Fifty-five unpremedicated patients (ASA physical status of I or II) undergoing elective surgery were randomly assigned to receive general anaesthesia with sevoflurane, isoflurane, or propofol. A two-channel EEG was continuously recorded to identify ‘silent second’. Independent cross-over pairs were analysed using the ‘Dixon's up-and-down’ method, and MACBS/CP50BS values were calculated by logistic regression.Results.
CP50BS was 4.9 µg ml−1 for propofol. MACBS was 2.9 vol% for sevoflurane and 1.5 vol% for isoflurane.
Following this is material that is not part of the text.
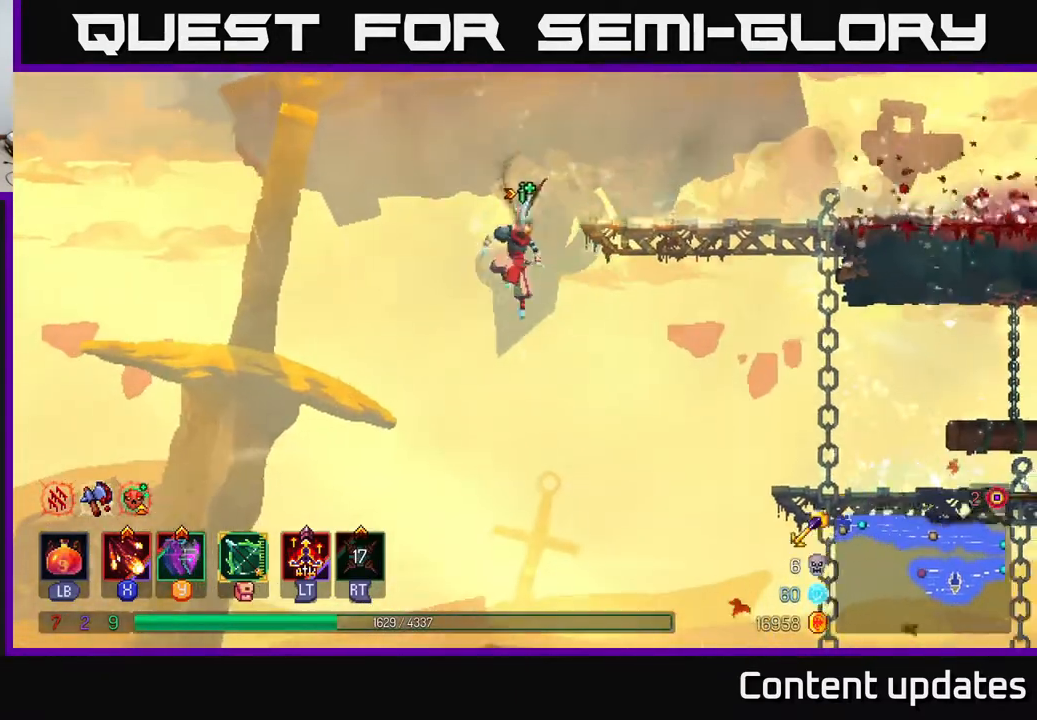
{"buttons": [], "left_stick": "right", "right_stick": "center", "events": []}
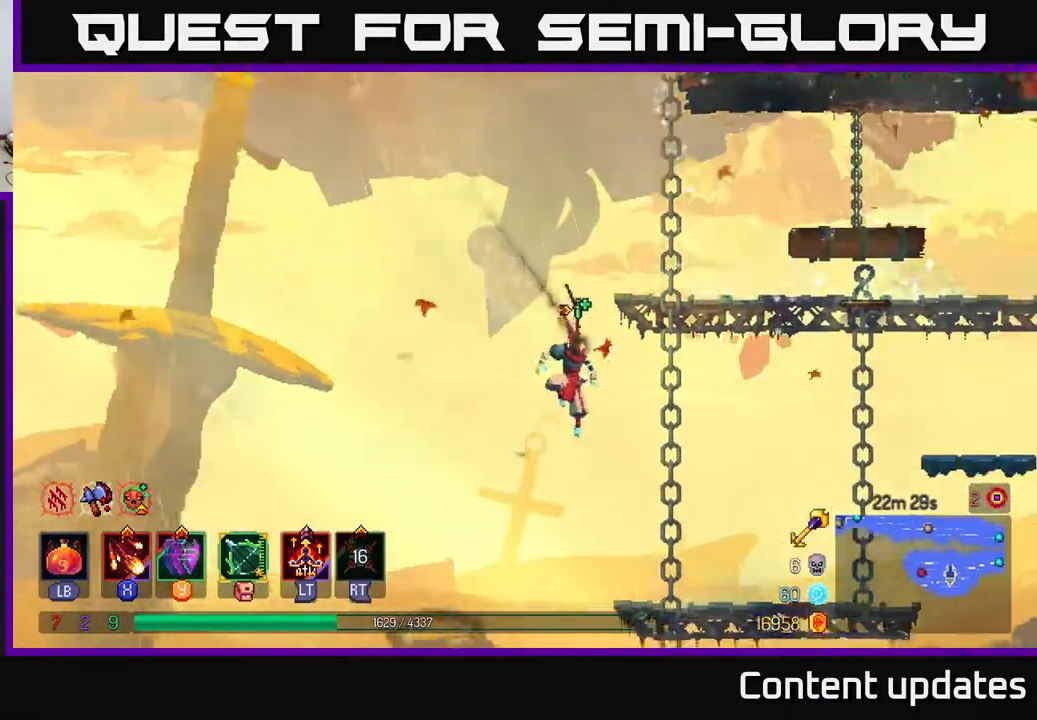
{"buttons": [], "left_stick": "center", "right_stick": "center", "events": [[200, "left_stick", "down"], [233, "A", "down"], [350, "A", "up"], [367, "left_stick", "right"], [467, "left_stick", "center"]]}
CP50BS of propofol was less than one-third of CP50i, whereas MACBS of sevoflurane was >1.4-fold of MAC; MACBS of isoflurane was 1.3-fold of MAC.Conclusions.
Immobility and cerebral effects reflect different entities of anaesthetic action. The median concentration of anaesthetic drug (volatile or i.v. agent) required to induce ‘silent second’ might be a more useful metric than the median concentration required to prevent movement in response to a surgical stimulus in order to compare relative potencies of anaesthetic agents on the brain. Advantage of the ‘silent second’ is an easy identification of this endpoint, while such a deep level is not required for clinical anaesthesia.